What’s more, if John is lifted first above everyone, then we are to emulate his dress. We don’t have to be like him in his style of shouting, angry oratory – we can choose to be soft spoken. Those are qualities only on the surface of John: the part to emulate is his character. And most specifically what was mentioned: he was not someone who bent to the will of others in a way that dismantled his own faith.
This week, while reading online, I came across something an American minister had written about the readings concerning John during Advent. In his essay, he said a version of this: I have some bad news for you – some people are good enough for God. And some people aren’t good enough for God, and they will be cast out. (You may recall this kind of language in our gospel last week.)

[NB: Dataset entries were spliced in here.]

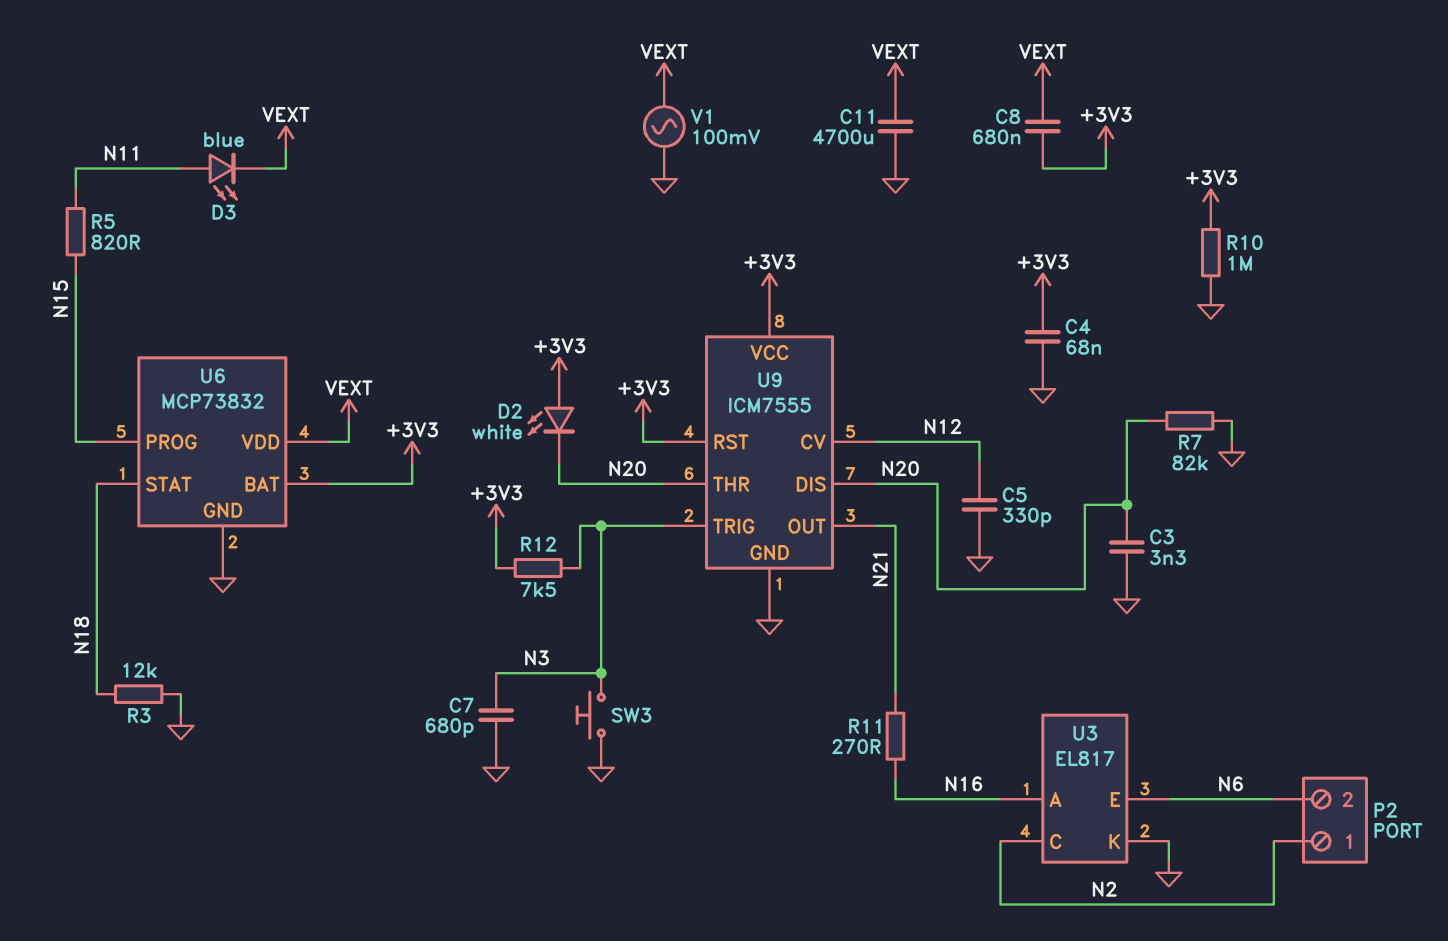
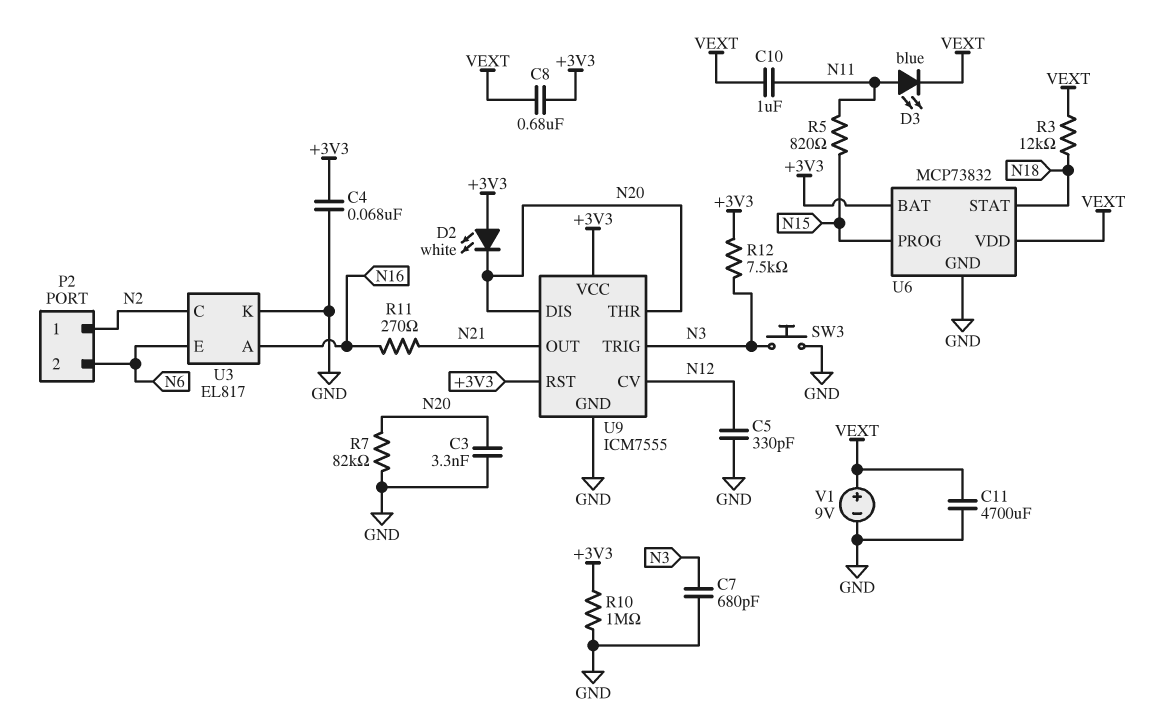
C10: none -> 1uF (N11, VEXT)
R3: 12k (GND, N18) -> 12k (N18, VEXT)
V1: AC 100mV (GND, VEXT) -> 9V (plus VEXT, minus GND)

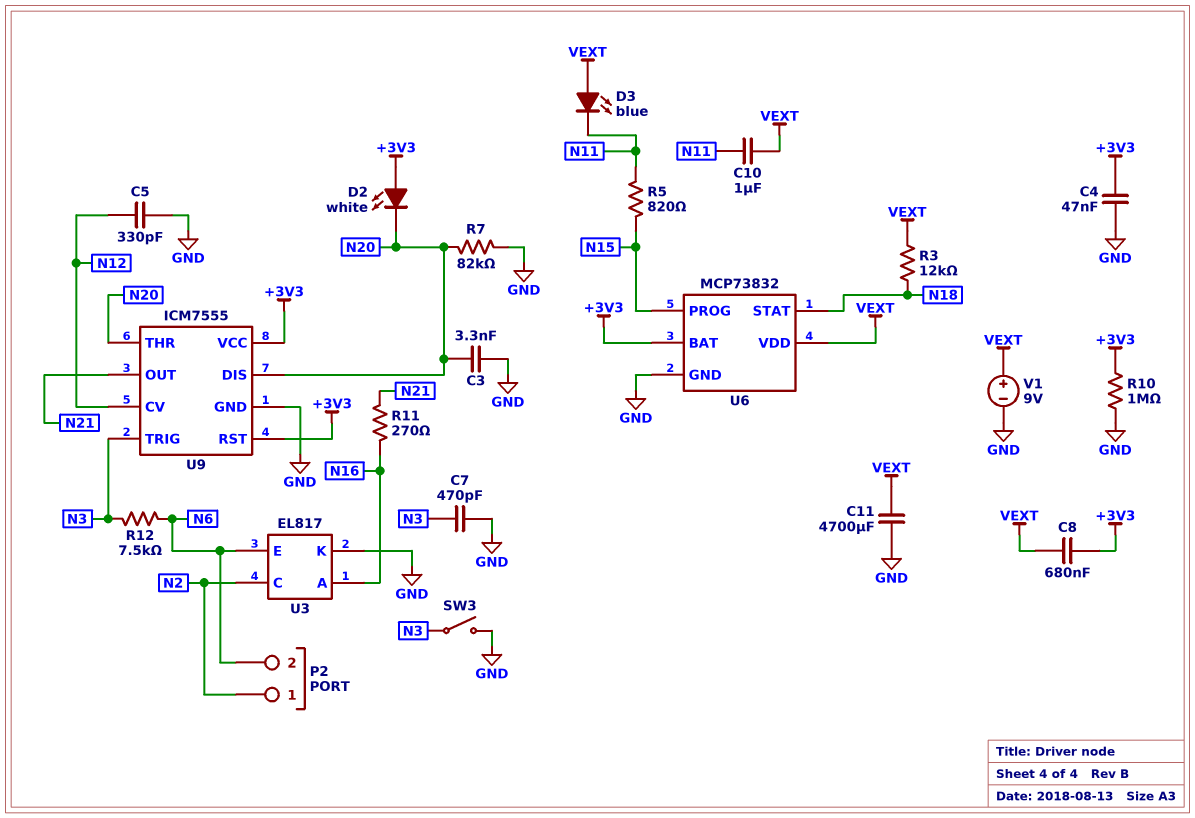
C4: 68nF (+3V3, GND) -> 47nF (+3V3, GND)
C7: 680pF (GND, N3) -> 470pF (GND, N3)
D3: LED blue (A N11, K VEXT) -> LED blue (A VEXT, K N11)
R12: 7.5k (+3V3, N3) -> 7.5k (N3, N6)
SW3: button (GND, N3) -> switch (GND, N3)

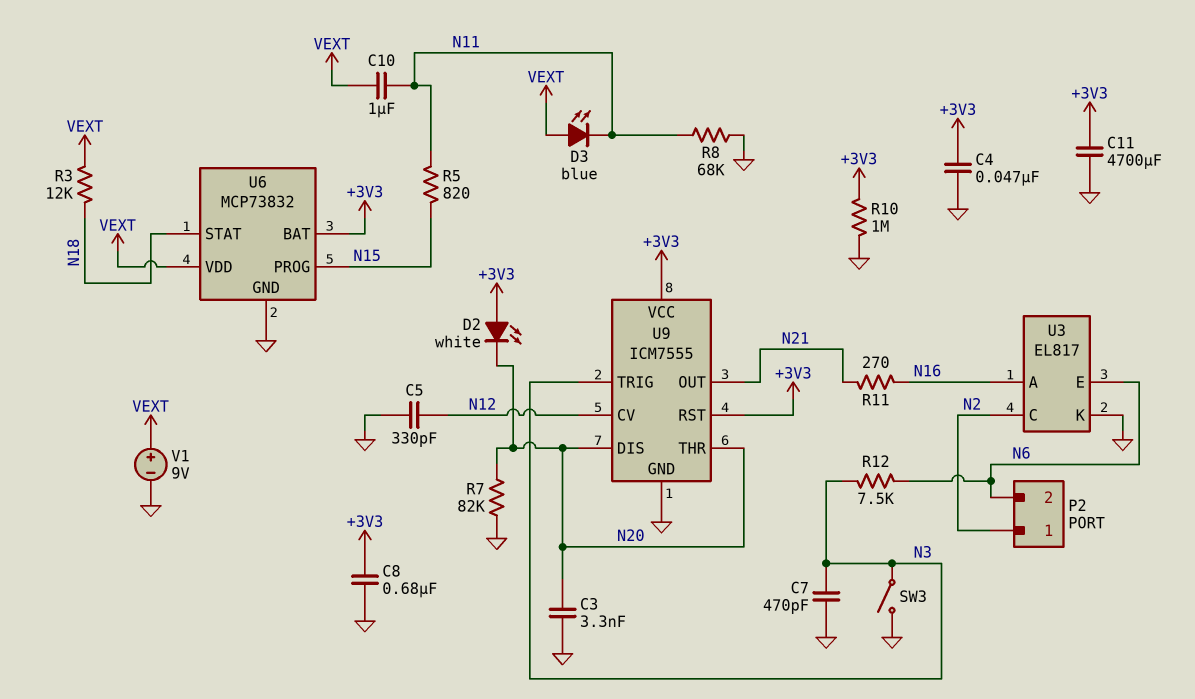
C8: 680nF (+3V3, VEXT) -> 680nF (+3V3, GND)
C11: 4700uF (GND, VEXT) -> 4700uF (+3V3, GND)
R8: none -> 68k (GND, N11)

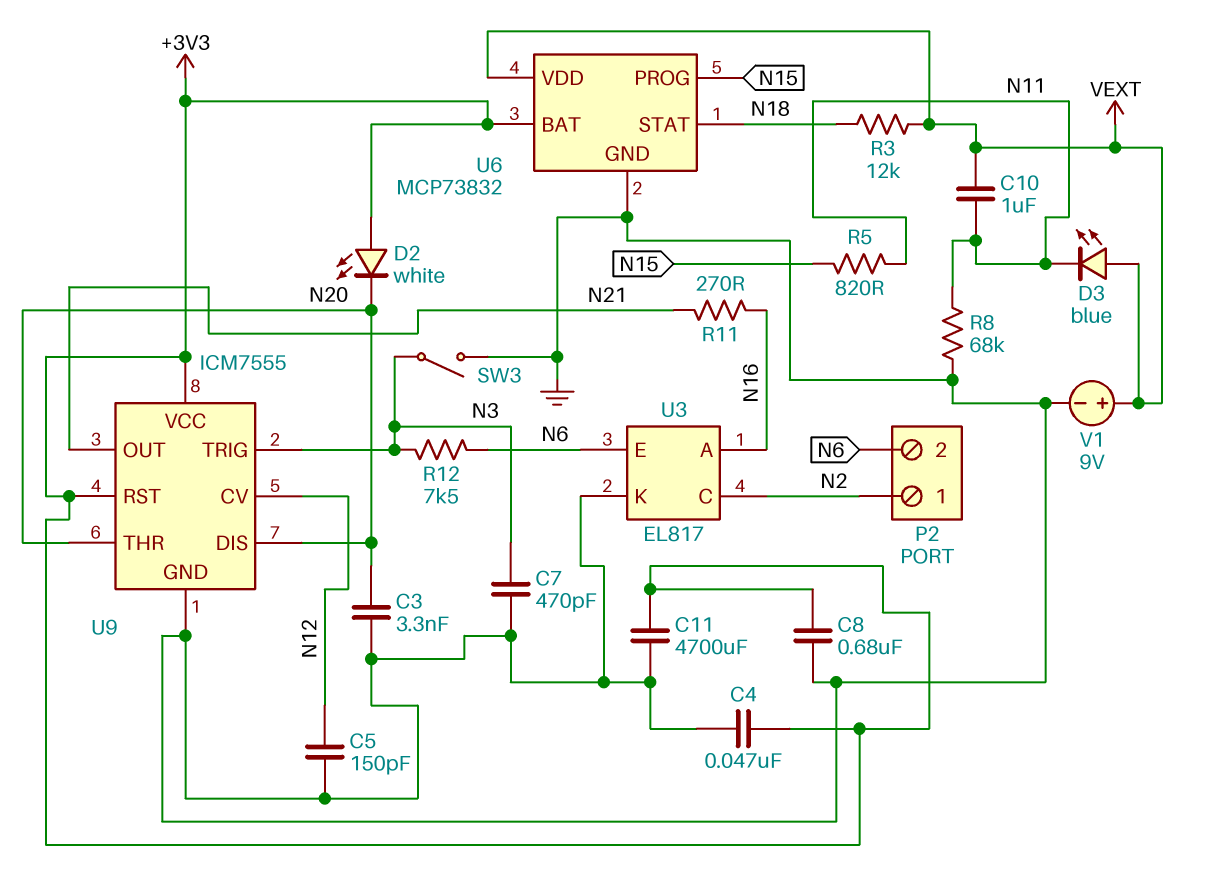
C5: 330pF (GND, N12) -> 150pF (GND, N12)
R7: 82k (GND, N20) -> none
R10: 1M (+3V3, GND) -> none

The problem I have always had with this interpretation of the Bible – and why we must resist it – is where it leads. I don’t presume to be God; I am your pastor; I try to lead you, just as I am so often led by many of you. That is our role for one another. Yet, when someone decides that God also sorts people, it encourages us to the do same. Why shouldn’t we get started at what will happen in heaven anyway? And so you see where that leads, where it has led. What’s more, it often puts us in some kind of competition for God’s divine attention, as if there were a finite number of spots in heaven. In that case, I had better raise issues about my neighbor’s flaws, so that I look better. Why would I help my neighbor, if it cost me a spot? For there to be so-called “worthy” people, there must be those who are unworthy. And the only way we can decide that is a shortcut kind of way with stereotypes. Otherwise, we would have to truly get to know someone and we might find out they aren’t who we thought.
Yet we are cautioned in our second lesson: “Beloved, do not grumble against one another, so that you may not be judged. See the judge is at the door!” The judge is God. And we cannot presume to know what God sees in someone else.
Think of what our stereotyping does each day, even aside from the great tragedies of history. This is why a single mom on welfare worries more when her son breaks his arm in the playground and she has to bring him to the hospital – will they assume she was abusive? Why young black men, doing nothing differently from their white peers, worry when they encounter police officers. White skin confers on a person an advantage, whether we are comfortable admitting it or not. Until we ourselves are judges. I think I have told you the story about summer between university years when I worked as a plumber. After work, dirty and in construction boots – probably doing my best version of John the Baptist’s style – I went to cash a cheqie. I was turned down. I went home, got dressed in my suit, and went back to the bank. (I really needed my cheque cashed!) And guess what? They did it, no questions asked. It was the exact same cheque. I was the same person. But they saw me with different eyes.
We are in a time in North America when we need to begin asking ourselves, and one another, to think about the stereotypes we hold – sometimes without even knowing it. We need to question some of those assumed truths. We need to insist that people are not red blocks or green blocks to be so easily categorized. And we need to resist any law that might treat them so.
The next time we go looking for a prophet in soft robes, Jesus might suggest we recall John the Baptist. We can only hear the truth of the gospel more clearly when the more people we are open to hearing deliver its message. Amen.